> _RECORDS SUPPLIED_

┌──

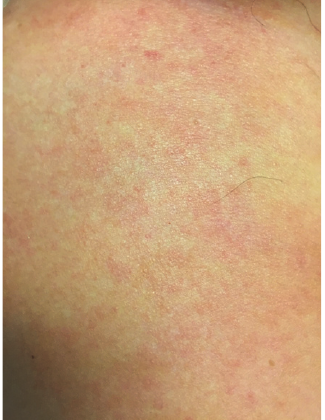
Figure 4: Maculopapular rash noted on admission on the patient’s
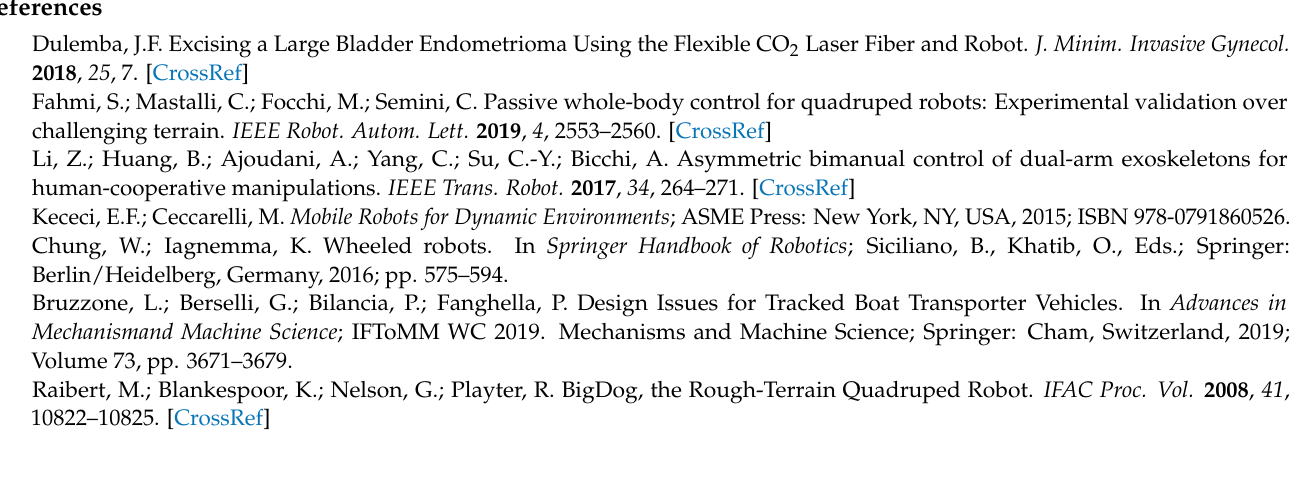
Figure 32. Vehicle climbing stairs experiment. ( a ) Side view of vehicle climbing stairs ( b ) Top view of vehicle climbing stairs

└──
┌──

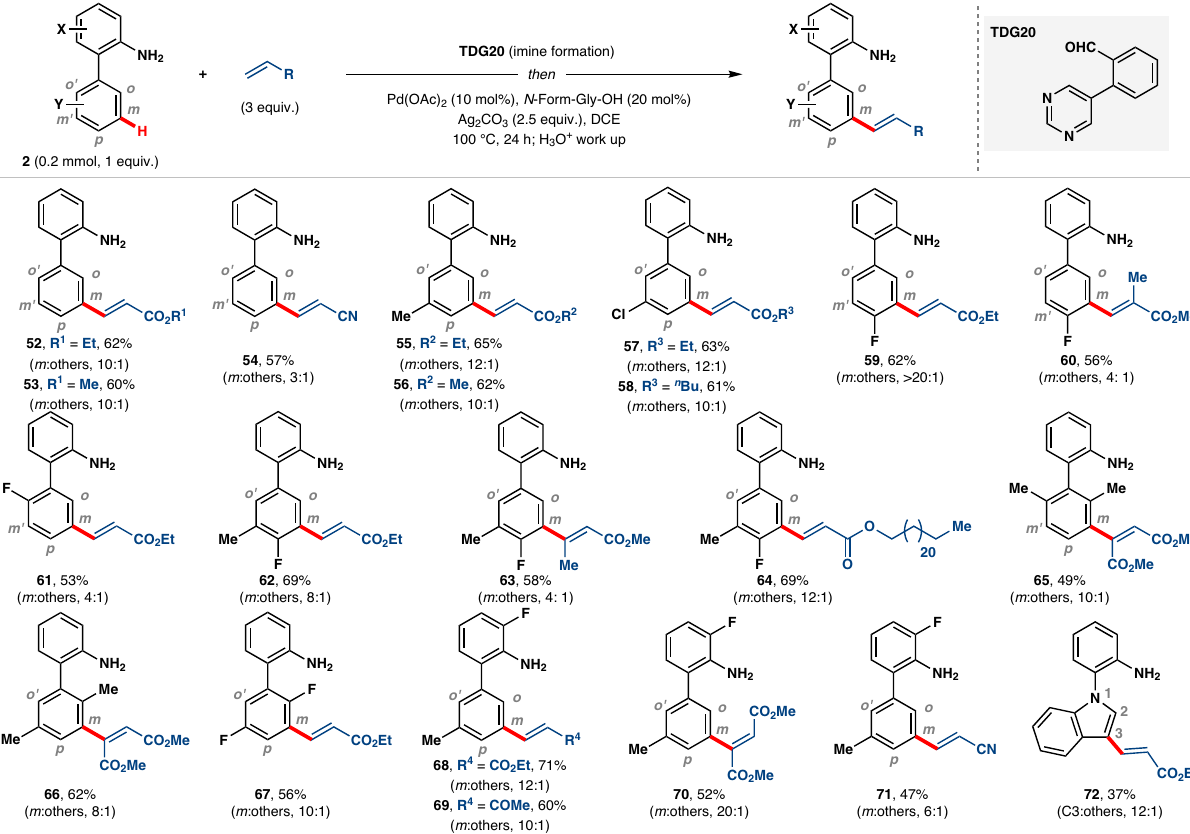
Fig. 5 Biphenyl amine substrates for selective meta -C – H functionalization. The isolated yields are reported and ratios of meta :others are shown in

└──
┌──

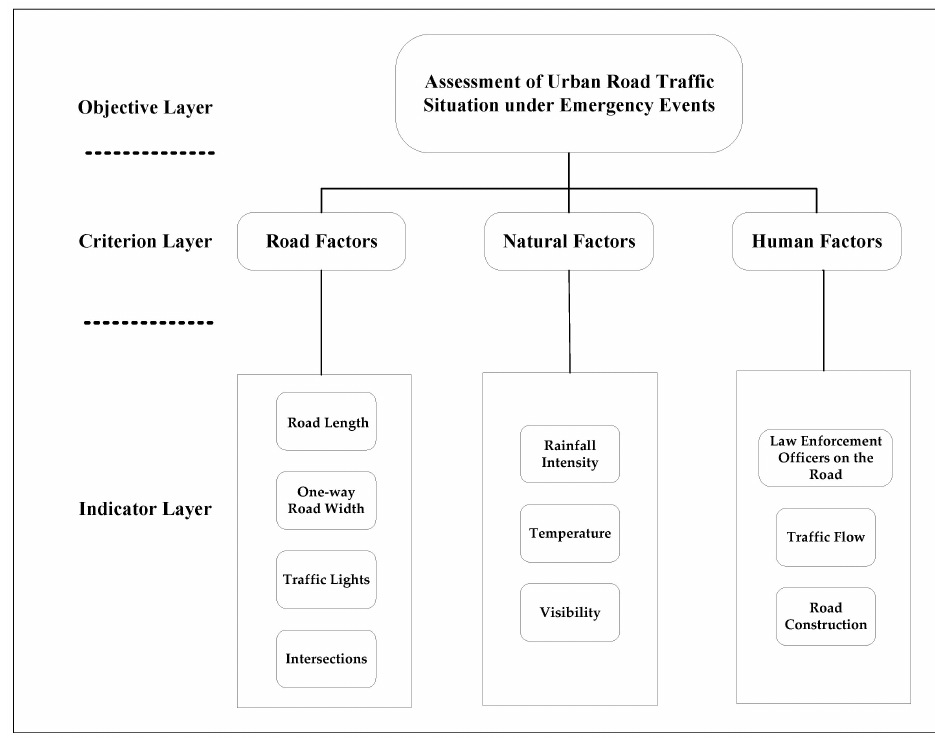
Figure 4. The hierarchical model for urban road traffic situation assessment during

└──

> _WHAT TO WORK ON_
Going by the entries above, repeat exactly the lines that start at the line with "Figure 4: Maculopapular" and go on through the line with "Figure 32. Vehicle". Pictures are not part of the copy.

> _FINISHED TASK_
Figure 4: Maculopapular rash noted on admission on the patient’s
Figure 32. Vehicle climbing stairs experiment. ( a ) Side view of vehicle climbing stairs ( b ) Top view of vehicle climbing stairs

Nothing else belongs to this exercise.